# closed ends with a 7mm mandrel



## mickr (Jan 4, 2010)

Awhile back I had a post saying the blue closed end pen pen was made on a 7mm mandrel..a person asked how that could be done..I said I would explain after the new year..but I just got an order for 4 shaker rockers and have no time to turn a new pen and take pictures...but I will show 2 pens on this post...the desert ironwood was turned on a closed end mandrel in the normal way...the blue pen was turned on a 7mm mandrel in the normal way (except no end bushing) ..you'll see if you "think outside the box" that there really is no difference in the pens except a piece .250x1/16" or so....to me both can be called closed end...good luck:wink:


----------



## jleiwig (Jan 4, 2010)

Plugged end may be a better term for your pens than closed end, but either way they are nice pens.


----------



## Rmartin (Jan 4, 2010)

A closed end can be made with a mandrel, but I would call yours a filled end.


----------



## mickr (Jan 4, 2010)

RAW RECORDS »
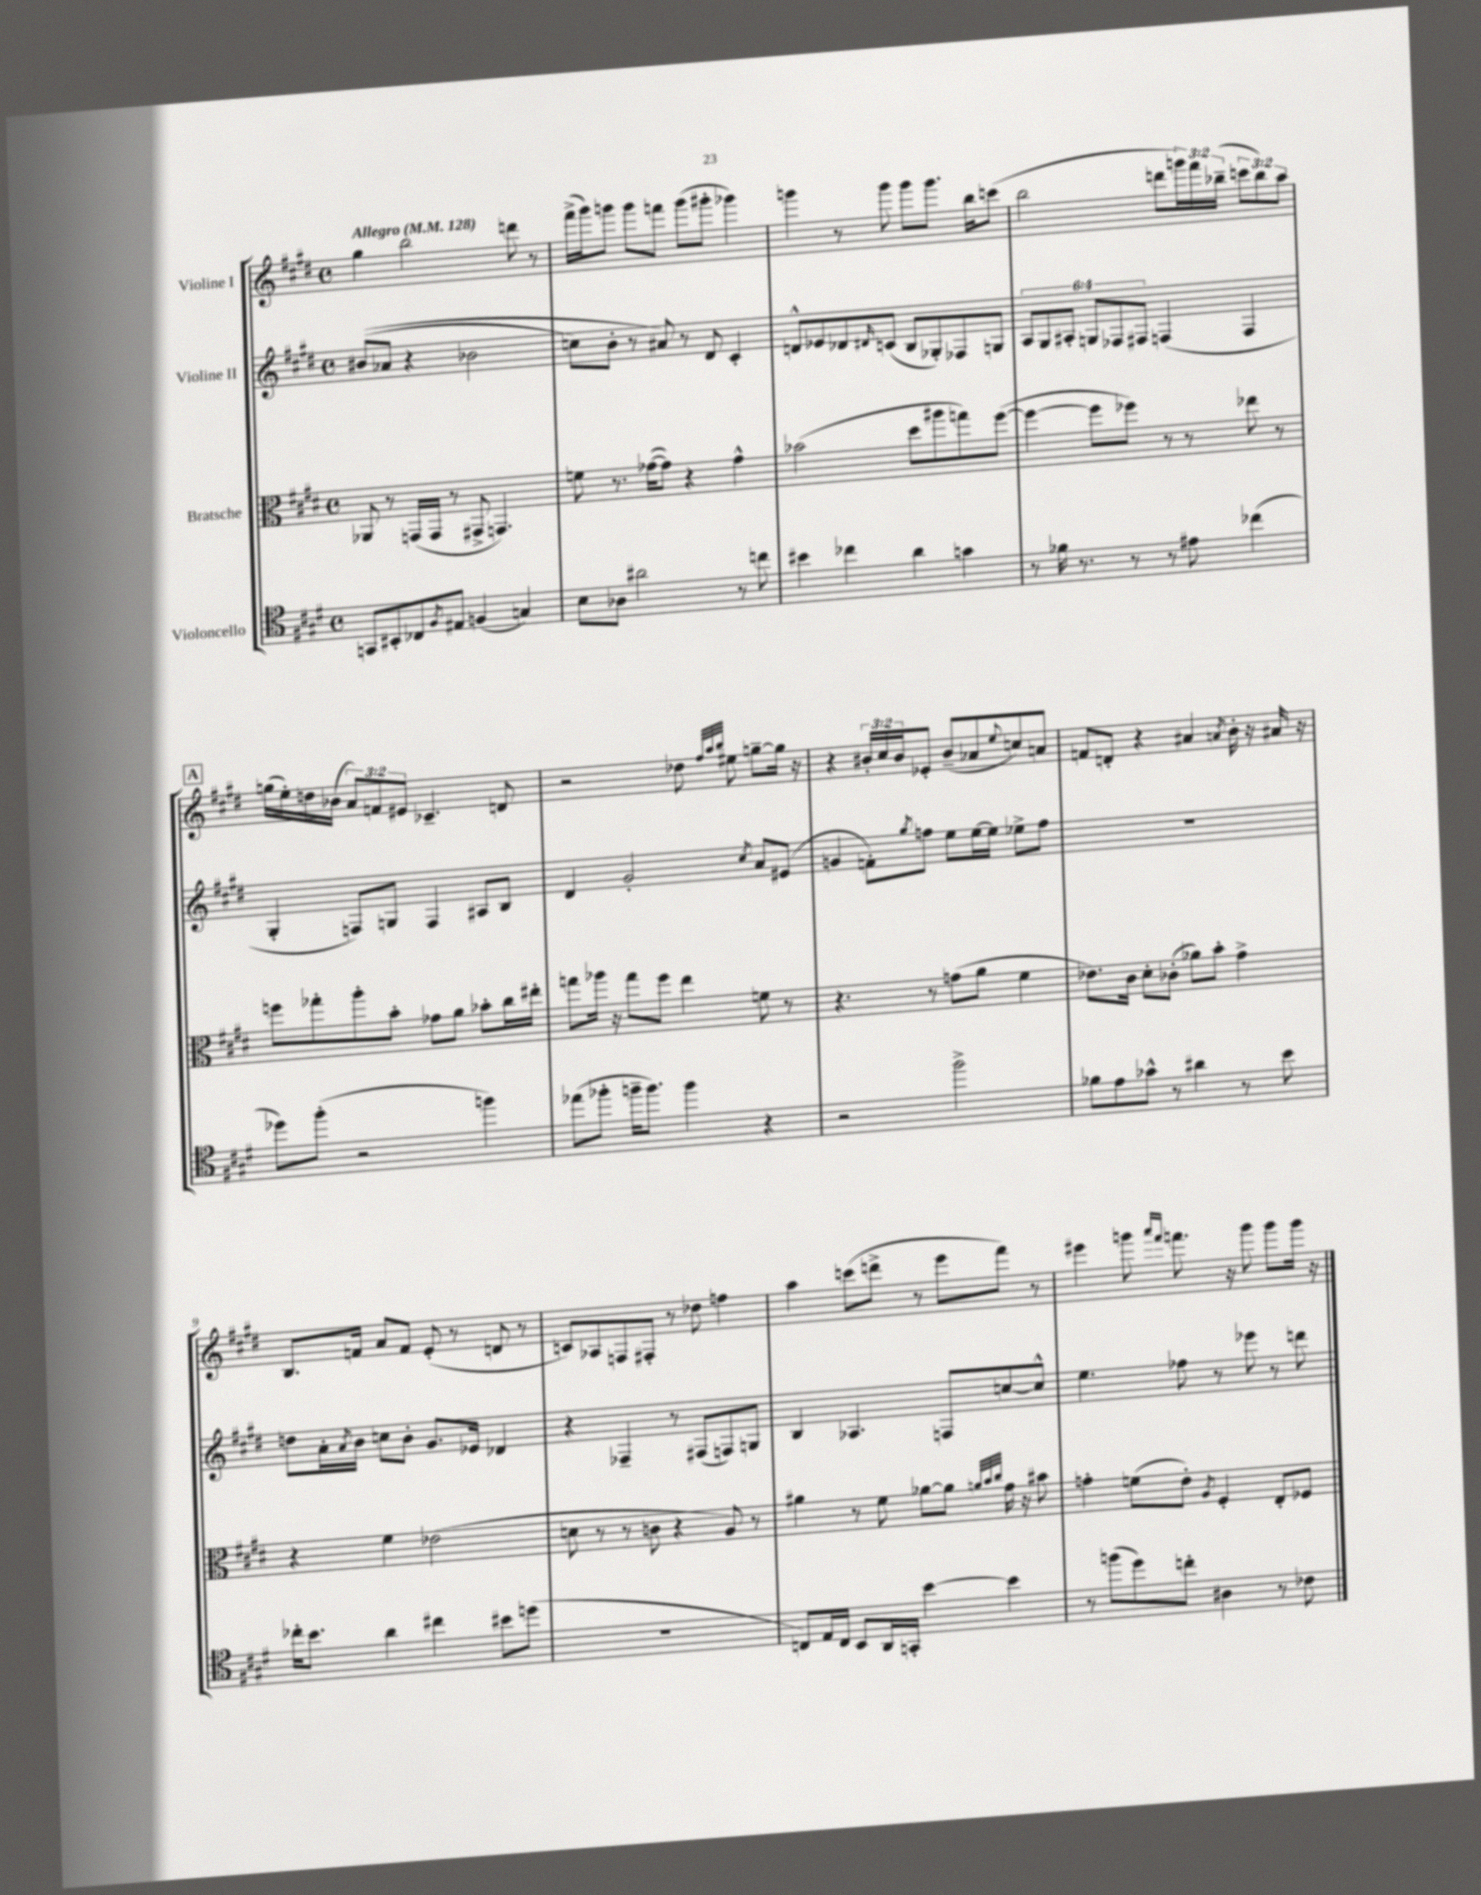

**kern	**kern	**kern	**kern
*staff4	*staff3	*staff2	*staff1
*clefC4	*clefC3	*clefG2	*clefG2
*k[f#c#g#d#]	*k[f#c#g#d#]	*k[f#c#g#d#]	*k[f#c#g#d#]
*M4/4	*M4/4	*M4/4	*M4/4
*met(c)	*met(c)	*met(c)	*met(c)
*MM128	*MM128	*MM128	*MM128
8GG/L	8AA-/	&((8b#/L	4gg#\
8BB#'/	8r	8a-/J	.
8C-/	(16GG/LL	4r	2bb\
.	16GG/JJ	.	.
8qF#/	.	.	.
8E#/J	8r	.	.
(4F/	8GG#^/	2b-\	.
.	4.GG/)	.	.
4G/)	.	.	8ddd\
.	.	.	8r
=	=	=	=
8B\L	8f\	8cc\L)	(16fff#^\LL
.	.	.	16ggg#\J)
8A-\J	8.r	8b'\J	8ggg\J
2a#\	.	8r	8ggg\L
.	([16g-\LK	.	.
.	8g-\]J)	8a#/&)	8fff\J
.	4r	8r	(8ggg\L
.	.	8d#/	8ggg#'\J
8r	4g-^^\	4c#'/	4ggg-\)
8cc\	.	.	.
=	=	=	=
4b#\	(2b-\	8d^^/L	4ggg\
.	.	8e-/	.
4cc-\	.	8d-/	8r
.	.	16qqd#/	.
.	.	(8c/J	8ggg\
4a\	8dd#\L	8B/L	8ggg\L
.	8aa#\	8G-'/)	8.ggg\J
4g\	8gg\)	8F-/	.
.	.	.	16bb\LK
.	([8ff#\J	8G/J	(8ccc\J
=	=	=	=
8r	4ff#\_	12A/L	2bb\
.	.	12G#/	.
16f-\	.	.	.
.	.	12A#'/J	.
8.r	.	.	.
.	8ff#\]L	12G/L	.
.	.	12F-/	.
8r	8ff-\J)	.	.
.	.	12F#/J	.
8r	8r	(4F/	8ddd\L
8e#\	8r	.	24ggg\L)
.	.	.	24fff#\
.	.	.	(24bb-~\JJ
(4cc-\	8ee-\	4F/	12ccc\L
.	.	.	12bb-\)
.	8r	.	.
.	.	.	12aa\J
=	=	=	=
8dd-\L)	8ff\L	4G#'/	(16gg\LL
.	.	.	16ee'\)
(8ff#'\J	8gg-'\	.	16dd\
.	.	.	(16b-\JJ
2r	8aa'\	8F/L)	12a/L)
.	.	.	12f/
.	8b'\J	8G/J	.
.	.	.	12e#/J
.	8g-\L	4F/	4.c-~/
.	8a\J	.	.
4ff\)	8b-'\L	8A#/L	.
.	16cc#\L	8B/J	8d/
.	16ee#'\JJ	.	.
=	=	=	=
(8ee-\L	8gg\L	4d#/	2r
8ff-'\J	16aa-\Jk	.	.
.	16r	.	.
16ff~\LK	8gg\L	2g#'/	.
8.ff\J)	.	.	.
.	8ff#\J	.	.
4ff\	4ee\	.	8dd-\
.	.	.	32qqff#/LLL
.	.	.	32qqaa/
.	.	.	32qqbb/JJJ
.	.	.	8ee#\
.	.	8qcc#/	.
4r	8f\	8a/L	[8gg~\L
.	8r	(8e#/J	16gg\]Jk
.	.	.	16r
=	=	=	=
2r	4.r	4g/	4r
.	.	8f'\L)	24b#'/LL
.	.	.	24cc#/
.	.	.	24b#/J
.	.	8qgg#/	.
.	8r	8ff\J	8e-'/J
2ff#^\	(8g\L	8ee\L	(8b#~/L
.	8a\J	[16ee\L	8a-/
.	.	16ee\]JJ	.
.	.	.	8qqee/
.	4f#\	8ee-^\L	8cc/)
.	.	8ff\J	8a/J
=	=	=	=
8f-\L	8.e-\L)	1r	8f/L
8e\	.	.	8d'/J
.	16c#\Jk	.	.
8g-^^\J	8d#'\L	.	4r
8r	(8c-'\J	.	.
4a#\	8a-\L)	.	4a#/
.	8b'\J	.	.
.	.	.	8qa/
8r	4g#^\	.	16b'\
.	.	.	16r
8b\	.	.	16a#/
.	.	.	16r
=	=	=	=
16cc-'\LK	4r	8dd\L	8.B/L
8.b\J	.	.	.
.	.	16a'\L	.
.	.	8qa/	.
.	.	16b\JJ	16f/Jk
4a\	4f#\	8cc\L	8a/L
.	.	8b'\J	8f/J
4cc#\	(2e-\	8.g#/L	(8e'/
.	.	.	8r
.	.	16e-/Jk	.
8b#\L	.	4d-/	8d/
(8dd\J	.	.	8r
=	=	=	=
1r	8d\	4r	8c/L)
.	8r	.	8A-/
.	8r	4F-~/	8F/
.	8c\	.	8F#'/J
.	4r	8r	8r
.	.	(8F#/L	8dd-\
.	8A/)	8F/)	4ff\
.	8r	8G/J	.
=	=	=	=
8C/L)	4a#\	4B/	4aa\
16E/L	.	.	.
16C/JJ	.	.	.
8BB/L	8r	4.A-/	(8ccc\L
16AA/L	8f#\	.	8ddd^\J
16GG'/JJ	.	.	.
[4b\	[8a-\L	.	8r
.	8a-\]J	8F/L	8eee\L
.	32qqa/LLL	.	.
.	32qqb/	.	.
.	32qqcc#/JJJ	.	.
4b\]	16g#\	[8cc/	8fff#\J)
.	16r	.	.
.	8b#\	8cc^^/]J	8r
=	=	=	=
8r	4g'\	4.ee\	4eee#\
(8ff\L	.	.	.
8dd#\)	(8f\L	.	8ggg\
.	.	.	16qqaaa/LL
.	.	.	16qqfff#/JJ
8cc'\J	8e'\J)	8ff-\	8.fff\
.	8qA/	.	.
4A#\	4F#'/	8r	.
.	.	.	16r
.	.	8eee-\	8ggg\
8r	8E'/L	8r	8ggg\L
8c-\	8F-/J	8ddd\	16ggg\Jk
.	.	.	16r
==	==	==	==
*-	*-	*-	*-
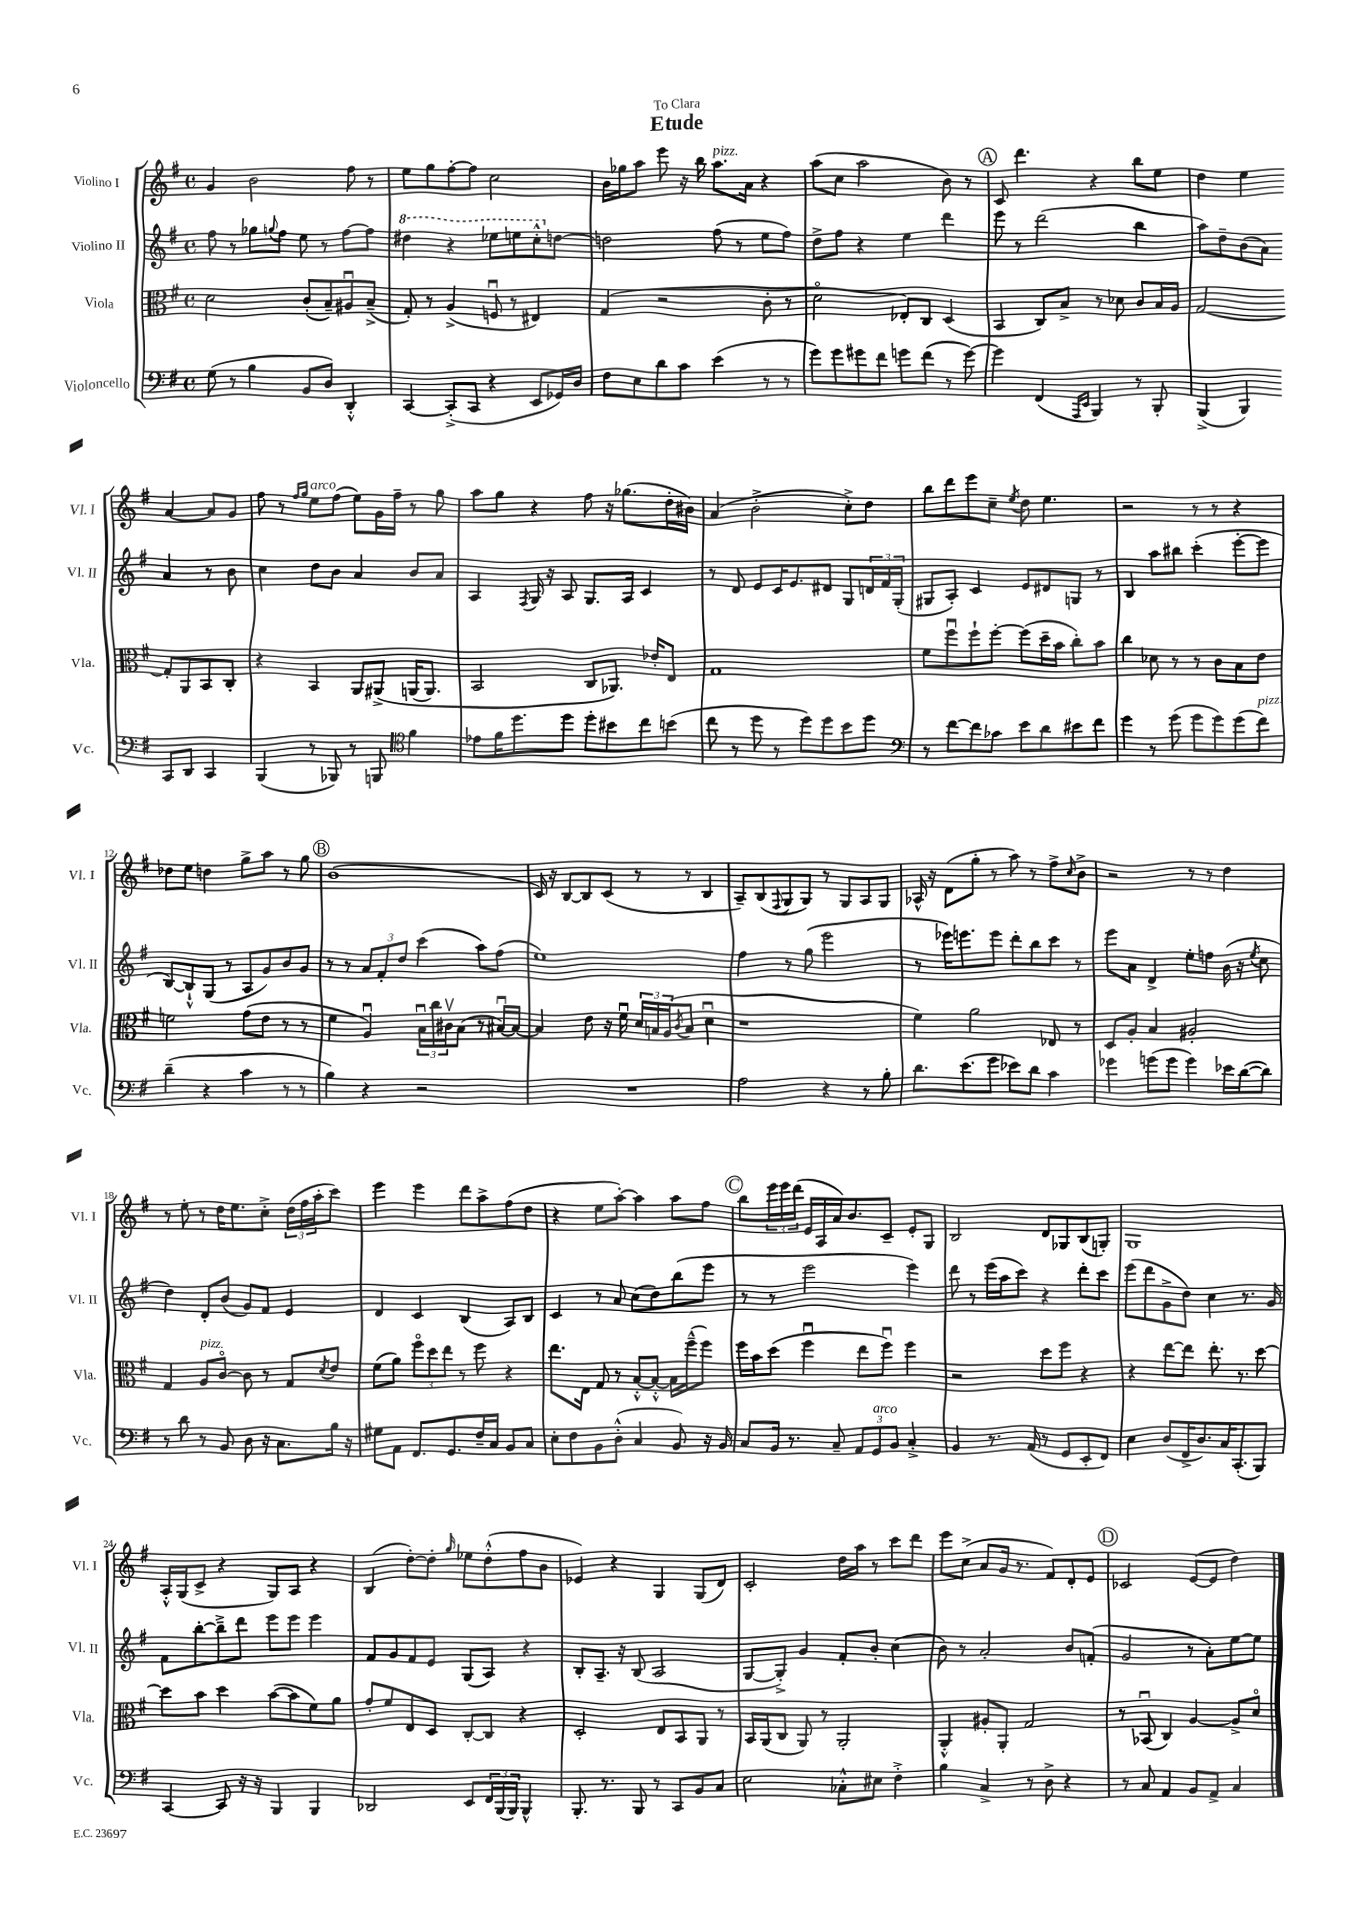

WHAT YOU NEED TO DO »
A - In the pen-turning thread, what wood is the pen that was turned on a closed end mandrel made of?
B - List every username that posts in the pen-turning thread.
You can ignore the lines for this work.

THE REPLIES »
A - Desert ironwood.

B - mickr, jleiwig, Rmartin